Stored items
:::

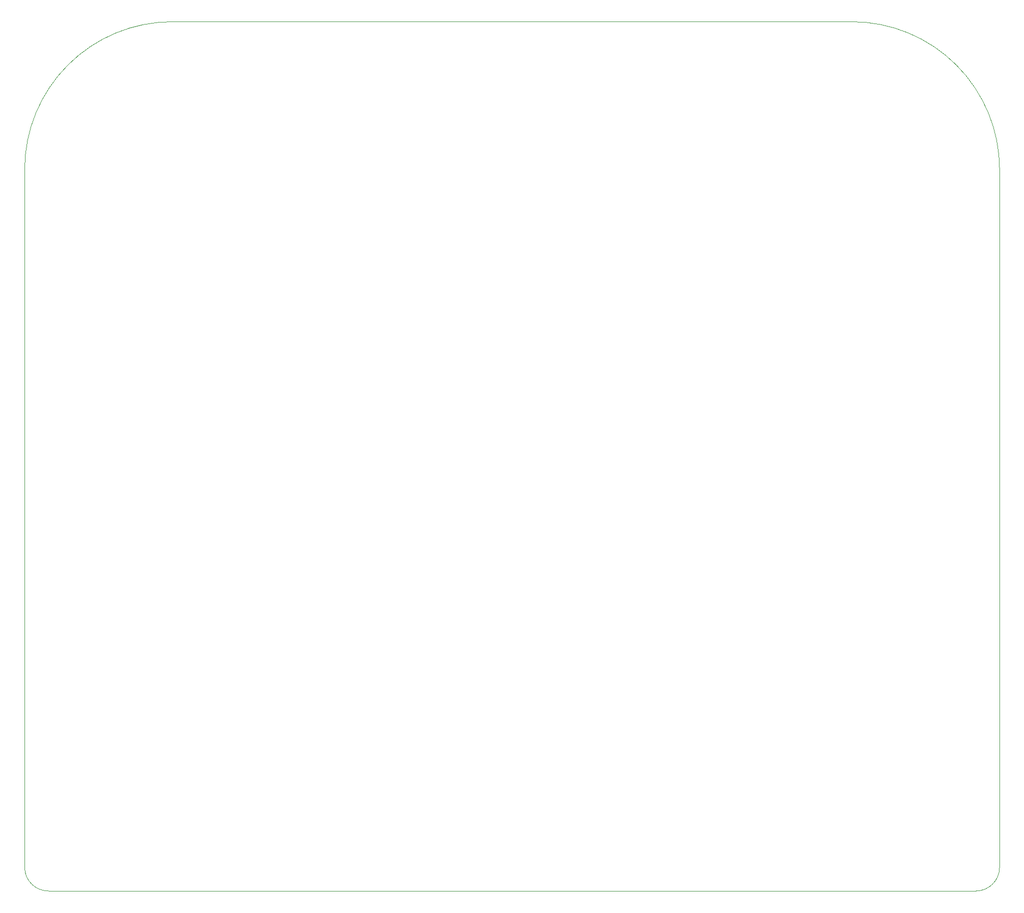
<source format=gbr>
%TF.GenerationSoftware,KiCad,Pcbnew,(6.0.1)*%
%TF.CreationDate,2023-02-18T19:59:15-08:00*%
%TF.ProjectId,StealthPad,53746561-6c74-4685-9061-642e6b696361,rev?*%
%TF.SameCoordinates,Original*%
%TF.FileFunction,Profile,NP*%
%FSLAX46Y46*%
G04 Gerber Fmt 4.6, Leading zero omitted, Abs format (unit mm)*
G04 Created by KiCad (PCBNEW (6.0.1)) date 2023-02-18 19:59:15*
%MOMM*%
%LPD*%
G01*
G04 APERTURE LIST*
%TA.AperFunction,Profile*%
%ADD10C,0.100000*%
%TD*%
G04 APERTURE END LIST*
D10*
X35000012Y-200830000D02*
G75*
G03*
X39000000Y-204840000I3999990J-9998D01*
G01*
X196000000Y-204840000D02*
X39000000Y-204840000D01*
X60000000Y-57650000D02*
X175000000Y-57650000D01*
X35000012Y-200830000D02*
X35000000Y-82650000D01*
X200000000Y-200840000D02*
X200000000Y-82650000D01*
X196000000Y-204840000D02*
G75*
G03*
X200000000Y-200840000I0J4000000D01*
G01*
X60000000Y-57650000D02*
G75*
G03*
X35000000Y-82650000I-2J-24999998D01*
G01*
X200000000Y-82650000D02*
G75*
G03*
X175000000Y-57650000I-24999998J2D01*
G01*
M02*

</source>
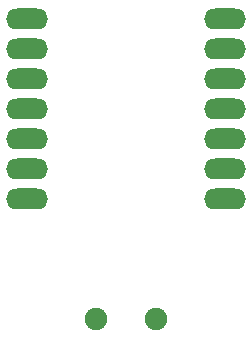
<source format=gbr>
%TF.GenerationSoftware,KiCad,Pcbnew,9.0.5*%
%TF.CreationDate,2026-02-02T17:26:06-08:00*%
%TF.ProjectId,Sensing device,53656e73-696e-4672-9064-65766963652e,1.0*%
%TF.SameCoordinates,Original*%
%TF.FileFunction,Soldermask,Bot*%
%TF.FilePolarity,Negative*%
%FSLAX46Y46*%
G04 Gerber Fmt 4.6, Leading zero omitted, Abs format (unit mm)*
G04 Created by KiCad (PCBNEW 9.0.5) date 2026-02-02 17:26:06*
%MOMM*%
%LPD*%
G01*
G04 APERTURE LIST*
%ADD10O,3.556000X1.778000*%
%ADD11C,1.905000*%
G04 APERTURE END LIST*
D10*
%TO.C,U1*%
X133083000Y-77285000D03*
X133083000Y-79825000D03*
X133083000Y-82365000D03*
X133083000Y-84905000D03*
X133083000Y-87445000D03*
X133083000Y-89985000D03*
X133083000Y-92525000D03*
X149847000Y-92525000D03*
X149847000Y-89985000D03*
X149847000Y-87445000D03*
X149847000Y-84905000D03*
X149847000Y-82365000D03*
X149847000Y-79825000D03*
X149847000Y-77285000D03*
D11*
X138925000Y-102685000D03*
X144005000Y-102685000D03*
%TD*%
M02*

</source>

:::

» Exercise goal: Each line from the one with "X200000000Y-82650000D01*" to the final line of the data above is to be printed exactly; no picture should appear in the copy.

» Answer to this problem:
X200000000Y-82650000D01*
X196000000Y-204840000D02*
G75*
G03*
X200000000Y-200840000I0J4000000D01*
G01*
X60000000Y-57650000D02*
G75*
G03*
X35000000Y-82650000I-2J-24999998D01*
G01*
X200000000Y-82650000D02*
G75*
G03*
X175000000Y-57650000I-24999998J2D01*
G01*
M02*

</source>
<source format=gbr>
%TF.GenerationSoftware,KiCad,Pcbnew,9.0.5*%
%TF.CreationDate,2026-02-02T17:26:06-08:00*%
%TF.ProjectId,Sensing device,53656e73-696e-4672-9064-65766963652e,1.0*%
%TF.SameCoordinates,Original*%
%TF.FileFunction,Soldermask,Bot*%
%TF.FilePolarity,Negative*%
%FSLAX46Y46*%
G04 Gerber Fmt 4.6, Leading zero omitted, Abs format (unit mm)*
G04 Created by KiCad (PCBNEW 9.0.5) date 2026-02-02 17:26:06*
%MOMM*%
%LPD*%
G01*
G04 APERTURE LIST*
%ADD10O,3.556000X1.778000*%
%ADD11C,1.905000*%
G04 APERTURE END LIST*
D10*
%TO.C,U1*%
X133083000Y-77285000D03*
X133083000Y-79825000D03*
X133083000Y-82365000D03*
X133083000Y-84905000D03*
X133083000Y-87445000D03*
X133083000Y-89985000D03*
X133083000Y-92525000D03*
X149847000Y-92525000D03*
X149847000Y-89985000D03*
X149847000Y-87445000D03*
X149847000Y-84905000D03*
X149847000Y-82365000D03*
X149847000Y-79825000D03*
X149847000Y-77285000D03*
D11*
X138925000Y-102685000D03*
X144005000Y-102685000D03*
%TD*%
M02*

</source>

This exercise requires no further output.